Литочка молча кивнула. А Медведев встал и, тоже молча, направился к выходу.


… Литочка стояла у окна, наблюдая, как нелепая фигура в мятом костюме, удаляется из её жизни, и, возможно, навсегда. Так бывает. Просто её детская любовь слегка задержалась на Земле. Девичий трепет ушёл, оставляя в душе легкий оттенок грусти. Всё ещё только начиналось в её жизни, потому что «любовь никогда не перестает быть». И она была благодарна Медведеву за такое расставание с юностью.


Она вернулась за стол и раскрыла папку с рисунками Егора. Взяла автопортрет. Они были так похожи – тот Медведев и этот, её «кватроченто». Своей незащищенностью, каким-то своим, детским взглядом на мир. И, одновременно своей фанатичной готовностью идти до конца, за свои идеалы, за свои принципы. Тот Егор потому и сгорел раньше времени. За любовь, за своё право любить. А её прапрабабка приняла этот крест на себя. «Никто не будет любить тебя так, как я». Словно проклятие какое налагал! И вот теперь он уходил. Литочка видела, какое впечатление произвела на бедного Сергея Сергеевича та девушка. Кажется, её звали Мария. «Ещё одна Машенька, Машенька и Медведев», – усмехнулась Литочка. – «Бывают же такие вот совпадения».


Похоже, наш бедный идеалист нашёл наконец-то свою мечту. Ну, да и Бог с ним. Он хороший человек, он заслужил своё счастье.

Нет, она не будет показывать ему «автопортрет художника». Незачем перегружать бедного Сергея Сергеевича ненужными смыслами. А она? Она найдёт своё счастье. Потому что «любовь никогда не перестаёт быть». Надо только верить…и надеяться.
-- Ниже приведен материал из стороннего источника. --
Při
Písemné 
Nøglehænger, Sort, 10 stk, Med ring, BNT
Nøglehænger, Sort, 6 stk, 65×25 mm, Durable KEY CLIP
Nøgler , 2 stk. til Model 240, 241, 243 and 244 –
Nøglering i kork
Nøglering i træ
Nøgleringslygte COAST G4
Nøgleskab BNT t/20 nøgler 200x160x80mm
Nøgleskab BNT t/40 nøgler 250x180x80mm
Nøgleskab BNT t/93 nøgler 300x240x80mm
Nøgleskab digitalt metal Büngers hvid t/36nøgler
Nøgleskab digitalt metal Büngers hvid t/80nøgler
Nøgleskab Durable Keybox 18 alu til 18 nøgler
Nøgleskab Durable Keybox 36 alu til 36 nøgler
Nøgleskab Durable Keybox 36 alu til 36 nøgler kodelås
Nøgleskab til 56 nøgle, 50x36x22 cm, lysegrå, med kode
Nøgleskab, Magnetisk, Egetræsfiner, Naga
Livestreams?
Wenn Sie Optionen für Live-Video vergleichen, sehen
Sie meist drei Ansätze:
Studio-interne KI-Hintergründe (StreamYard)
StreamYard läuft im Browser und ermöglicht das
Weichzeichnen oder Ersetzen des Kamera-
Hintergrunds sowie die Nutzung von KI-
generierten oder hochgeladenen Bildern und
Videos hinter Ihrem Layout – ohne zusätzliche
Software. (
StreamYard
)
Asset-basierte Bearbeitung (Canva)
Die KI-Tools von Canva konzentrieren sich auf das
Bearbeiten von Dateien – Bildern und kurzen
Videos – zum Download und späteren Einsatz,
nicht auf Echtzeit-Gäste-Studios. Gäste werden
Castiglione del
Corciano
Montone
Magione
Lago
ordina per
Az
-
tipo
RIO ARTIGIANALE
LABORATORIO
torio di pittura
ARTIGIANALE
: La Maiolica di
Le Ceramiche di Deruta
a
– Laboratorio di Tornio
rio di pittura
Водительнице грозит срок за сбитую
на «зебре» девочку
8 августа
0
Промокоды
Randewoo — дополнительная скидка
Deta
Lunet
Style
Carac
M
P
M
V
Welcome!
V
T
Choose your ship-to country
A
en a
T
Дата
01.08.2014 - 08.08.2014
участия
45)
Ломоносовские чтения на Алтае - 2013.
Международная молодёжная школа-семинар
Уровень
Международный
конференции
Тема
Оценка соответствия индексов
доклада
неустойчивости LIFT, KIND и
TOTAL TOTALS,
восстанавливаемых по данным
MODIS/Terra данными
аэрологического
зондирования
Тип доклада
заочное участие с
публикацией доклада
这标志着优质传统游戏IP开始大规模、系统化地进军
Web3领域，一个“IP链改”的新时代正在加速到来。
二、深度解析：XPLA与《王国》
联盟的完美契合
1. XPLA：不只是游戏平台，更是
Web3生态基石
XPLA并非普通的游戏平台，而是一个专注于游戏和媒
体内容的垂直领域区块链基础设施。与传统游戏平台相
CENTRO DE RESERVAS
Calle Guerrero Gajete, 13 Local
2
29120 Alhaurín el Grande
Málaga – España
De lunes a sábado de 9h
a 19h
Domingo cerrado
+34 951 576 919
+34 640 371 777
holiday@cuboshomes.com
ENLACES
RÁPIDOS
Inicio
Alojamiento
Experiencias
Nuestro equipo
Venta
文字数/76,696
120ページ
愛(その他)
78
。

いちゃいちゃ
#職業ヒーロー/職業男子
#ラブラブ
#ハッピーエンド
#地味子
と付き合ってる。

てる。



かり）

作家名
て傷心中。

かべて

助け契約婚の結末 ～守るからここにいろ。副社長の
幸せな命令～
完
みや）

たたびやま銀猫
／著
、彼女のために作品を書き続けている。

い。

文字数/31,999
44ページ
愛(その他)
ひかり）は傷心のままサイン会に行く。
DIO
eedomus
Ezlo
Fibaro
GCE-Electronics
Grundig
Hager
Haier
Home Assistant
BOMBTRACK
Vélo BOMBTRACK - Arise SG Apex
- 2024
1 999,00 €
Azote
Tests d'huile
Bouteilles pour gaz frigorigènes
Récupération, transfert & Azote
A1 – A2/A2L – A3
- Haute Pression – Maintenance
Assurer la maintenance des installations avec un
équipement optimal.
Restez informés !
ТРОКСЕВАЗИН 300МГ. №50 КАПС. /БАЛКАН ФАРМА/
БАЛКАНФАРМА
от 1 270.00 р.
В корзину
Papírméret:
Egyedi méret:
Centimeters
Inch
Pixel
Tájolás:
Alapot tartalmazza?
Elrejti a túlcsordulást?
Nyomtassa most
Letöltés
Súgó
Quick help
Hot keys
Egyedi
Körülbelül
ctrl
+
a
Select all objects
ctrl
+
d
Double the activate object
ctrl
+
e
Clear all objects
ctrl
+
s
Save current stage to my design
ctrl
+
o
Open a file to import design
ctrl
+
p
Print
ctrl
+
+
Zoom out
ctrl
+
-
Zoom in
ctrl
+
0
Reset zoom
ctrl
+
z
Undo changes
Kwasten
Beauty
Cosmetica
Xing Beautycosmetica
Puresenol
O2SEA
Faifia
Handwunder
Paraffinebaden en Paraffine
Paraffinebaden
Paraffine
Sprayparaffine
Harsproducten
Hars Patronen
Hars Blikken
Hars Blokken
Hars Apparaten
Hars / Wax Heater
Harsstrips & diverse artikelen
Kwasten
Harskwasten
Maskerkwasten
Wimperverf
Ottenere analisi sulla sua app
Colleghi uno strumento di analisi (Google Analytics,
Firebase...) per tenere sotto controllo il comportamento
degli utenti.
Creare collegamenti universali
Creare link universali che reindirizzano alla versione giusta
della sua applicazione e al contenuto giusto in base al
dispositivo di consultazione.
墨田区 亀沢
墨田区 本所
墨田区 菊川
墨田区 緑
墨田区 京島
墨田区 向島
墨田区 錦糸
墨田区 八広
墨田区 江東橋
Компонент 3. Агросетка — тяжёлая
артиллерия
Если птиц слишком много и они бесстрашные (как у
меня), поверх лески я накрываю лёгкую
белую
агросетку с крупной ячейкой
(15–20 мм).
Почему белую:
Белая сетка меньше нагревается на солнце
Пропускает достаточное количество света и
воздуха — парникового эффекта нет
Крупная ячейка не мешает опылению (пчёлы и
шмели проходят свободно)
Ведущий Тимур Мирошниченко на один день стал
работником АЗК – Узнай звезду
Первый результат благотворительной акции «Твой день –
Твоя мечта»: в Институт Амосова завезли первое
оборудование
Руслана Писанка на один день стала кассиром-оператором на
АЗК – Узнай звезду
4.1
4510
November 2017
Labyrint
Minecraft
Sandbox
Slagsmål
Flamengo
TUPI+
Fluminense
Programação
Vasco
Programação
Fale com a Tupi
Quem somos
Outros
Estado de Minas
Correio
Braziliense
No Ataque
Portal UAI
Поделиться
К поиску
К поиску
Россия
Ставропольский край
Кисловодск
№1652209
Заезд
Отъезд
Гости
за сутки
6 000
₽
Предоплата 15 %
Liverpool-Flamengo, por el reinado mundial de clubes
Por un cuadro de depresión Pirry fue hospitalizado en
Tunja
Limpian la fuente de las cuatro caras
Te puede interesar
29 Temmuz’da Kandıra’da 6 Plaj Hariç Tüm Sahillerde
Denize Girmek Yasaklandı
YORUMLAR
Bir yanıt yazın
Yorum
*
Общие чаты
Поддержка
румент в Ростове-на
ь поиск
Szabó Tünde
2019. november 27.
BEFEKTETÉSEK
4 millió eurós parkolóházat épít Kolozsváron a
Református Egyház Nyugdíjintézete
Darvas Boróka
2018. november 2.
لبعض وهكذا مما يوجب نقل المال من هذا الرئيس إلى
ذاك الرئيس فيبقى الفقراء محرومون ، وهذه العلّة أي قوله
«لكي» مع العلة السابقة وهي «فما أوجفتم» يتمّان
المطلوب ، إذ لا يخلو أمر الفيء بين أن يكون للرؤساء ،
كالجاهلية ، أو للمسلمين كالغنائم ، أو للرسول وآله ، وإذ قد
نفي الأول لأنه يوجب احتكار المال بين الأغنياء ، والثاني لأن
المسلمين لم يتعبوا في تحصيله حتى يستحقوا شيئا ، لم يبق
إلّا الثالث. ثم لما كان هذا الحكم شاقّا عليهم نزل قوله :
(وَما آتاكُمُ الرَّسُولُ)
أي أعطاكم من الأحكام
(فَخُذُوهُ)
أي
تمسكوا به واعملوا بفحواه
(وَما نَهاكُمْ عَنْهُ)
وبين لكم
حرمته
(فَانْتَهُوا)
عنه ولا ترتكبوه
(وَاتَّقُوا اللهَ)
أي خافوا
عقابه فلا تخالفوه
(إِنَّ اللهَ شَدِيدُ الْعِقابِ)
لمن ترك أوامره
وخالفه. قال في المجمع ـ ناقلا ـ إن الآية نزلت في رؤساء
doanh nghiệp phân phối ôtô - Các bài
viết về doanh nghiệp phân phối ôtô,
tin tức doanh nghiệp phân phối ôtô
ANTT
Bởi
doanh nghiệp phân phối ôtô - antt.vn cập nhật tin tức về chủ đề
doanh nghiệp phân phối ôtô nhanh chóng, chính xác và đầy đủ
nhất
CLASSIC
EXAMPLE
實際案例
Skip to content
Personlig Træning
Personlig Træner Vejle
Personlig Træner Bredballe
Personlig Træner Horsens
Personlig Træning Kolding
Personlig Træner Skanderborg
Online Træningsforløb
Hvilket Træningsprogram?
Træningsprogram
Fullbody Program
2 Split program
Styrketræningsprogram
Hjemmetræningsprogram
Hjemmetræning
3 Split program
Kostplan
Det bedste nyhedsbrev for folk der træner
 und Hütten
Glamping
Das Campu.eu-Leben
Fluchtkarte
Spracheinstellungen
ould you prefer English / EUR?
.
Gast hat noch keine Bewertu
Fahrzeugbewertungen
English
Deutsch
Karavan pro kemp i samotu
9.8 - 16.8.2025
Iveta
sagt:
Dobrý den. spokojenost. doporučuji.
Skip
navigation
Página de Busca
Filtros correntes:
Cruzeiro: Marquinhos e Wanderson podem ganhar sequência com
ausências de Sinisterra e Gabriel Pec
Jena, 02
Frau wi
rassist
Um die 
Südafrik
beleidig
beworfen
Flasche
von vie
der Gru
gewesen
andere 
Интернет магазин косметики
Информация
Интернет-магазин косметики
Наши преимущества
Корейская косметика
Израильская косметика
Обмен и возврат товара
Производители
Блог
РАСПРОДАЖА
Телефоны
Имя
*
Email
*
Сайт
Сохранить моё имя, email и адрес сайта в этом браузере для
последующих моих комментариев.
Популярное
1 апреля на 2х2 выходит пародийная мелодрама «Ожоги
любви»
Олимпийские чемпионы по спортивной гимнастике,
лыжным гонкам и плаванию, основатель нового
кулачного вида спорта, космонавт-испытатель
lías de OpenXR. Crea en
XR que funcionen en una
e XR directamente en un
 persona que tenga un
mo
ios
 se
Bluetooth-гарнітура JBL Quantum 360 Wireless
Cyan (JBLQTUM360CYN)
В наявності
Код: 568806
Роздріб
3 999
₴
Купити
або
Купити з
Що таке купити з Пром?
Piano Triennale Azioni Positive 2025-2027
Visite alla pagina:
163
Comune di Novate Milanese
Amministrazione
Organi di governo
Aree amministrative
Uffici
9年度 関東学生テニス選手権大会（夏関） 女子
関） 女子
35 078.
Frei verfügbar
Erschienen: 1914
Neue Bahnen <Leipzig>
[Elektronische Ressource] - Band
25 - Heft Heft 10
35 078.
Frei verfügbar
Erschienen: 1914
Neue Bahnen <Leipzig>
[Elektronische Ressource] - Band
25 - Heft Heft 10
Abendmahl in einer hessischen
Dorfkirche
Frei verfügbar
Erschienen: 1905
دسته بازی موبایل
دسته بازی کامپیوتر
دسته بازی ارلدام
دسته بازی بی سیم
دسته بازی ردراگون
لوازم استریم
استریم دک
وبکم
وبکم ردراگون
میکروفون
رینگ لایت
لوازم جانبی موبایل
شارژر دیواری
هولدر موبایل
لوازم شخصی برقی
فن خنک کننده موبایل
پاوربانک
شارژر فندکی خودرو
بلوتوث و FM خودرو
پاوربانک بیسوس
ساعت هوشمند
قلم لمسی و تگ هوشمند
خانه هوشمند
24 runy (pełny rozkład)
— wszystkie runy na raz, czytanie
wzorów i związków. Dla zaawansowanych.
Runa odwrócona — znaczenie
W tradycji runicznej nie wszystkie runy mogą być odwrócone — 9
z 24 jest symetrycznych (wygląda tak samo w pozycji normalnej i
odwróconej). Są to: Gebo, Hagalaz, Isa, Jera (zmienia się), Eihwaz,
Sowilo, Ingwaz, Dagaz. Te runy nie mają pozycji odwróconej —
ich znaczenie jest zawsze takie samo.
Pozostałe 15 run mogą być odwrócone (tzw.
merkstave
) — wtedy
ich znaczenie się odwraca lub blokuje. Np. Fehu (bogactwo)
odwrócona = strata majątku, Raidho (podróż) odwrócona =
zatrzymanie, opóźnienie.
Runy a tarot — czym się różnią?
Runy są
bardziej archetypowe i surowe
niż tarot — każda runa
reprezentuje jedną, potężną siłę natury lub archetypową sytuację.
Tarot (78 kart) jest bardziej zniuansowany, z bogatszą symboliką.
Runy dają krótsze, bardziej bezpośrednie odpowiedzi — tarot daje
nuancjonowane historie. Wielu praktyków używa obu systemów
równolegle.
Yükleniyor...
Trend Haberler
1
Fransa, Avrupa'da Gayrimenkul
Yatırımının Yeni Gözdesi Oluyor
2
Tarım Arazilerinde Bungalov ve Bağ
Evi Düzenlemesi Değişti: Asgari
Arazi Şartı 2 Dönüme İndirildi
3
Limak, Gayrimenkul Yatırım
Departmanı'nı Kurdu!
Глава 13. Последняя, в которой автор всё окончательно запутывает

Медведев шёл домой. И не только потому, что у него до сих пор слегка кружилась голова, и нестерпимо ныло, где-то под ложечкой. Странно, но особого потрясения он не испытывал. Ну, подумаешь, он мог стать трупом? Но не стал же. Скорее всего, разочарование, да, пожалуй, очередное разочарование, и не более того. Хотелось просто побыть одному, посетовать на жестокость мира, ну, и может быть, уронить одну-две слезинки в подушку. В конце концов, им, с Литочкой, удалось совершить настоящее открытие. Вот на этом и нужно сосредоточиться. Не нами придумано, что работа – лучшее лекарство от избытка чувствительности. И, наверное, пора всё-таки серьезно задуматься о женитьбе. Идеалы – идеалами, но к человеческому счастью они, похоже, отношения не имеют. Можно до конца дней своих следовать за идеалами, и… оказаться одному в конце пути. А оставаться одному ему очень не хотелось. Особенно теперь, когда всё так взбаламутилось в душе. Машенька ворвалась в его жизнь как метеор, как… Он вдруг вспомнил её слова: «Разбила посуду, переломала мебель…. За что её было любить?» Или вот её полная противоположность – Литочка. Они столько лет знакомы, но у него и мысли даже не было…. Она всегда была рядом: тихая скромная умница. Странно, но он только сейчас вспомнил, как изменилась Литочка после своей поездки. Теперь это была красивая, уверенная в себе женщина. Пожалуй, что излишне красивая, потому что ему гораздо милее была та, прежняя, походившая на маленького симпатичного мышонка. Впрочем, какое ему дело, кем видит себя сейчас бедная девушка. Скорее всего, и здесь не обошлось без извечного. Влюбилась, наверное, в кого-нибудь. Молодость, знаете ли, она и не такие метаморфозы выделывает.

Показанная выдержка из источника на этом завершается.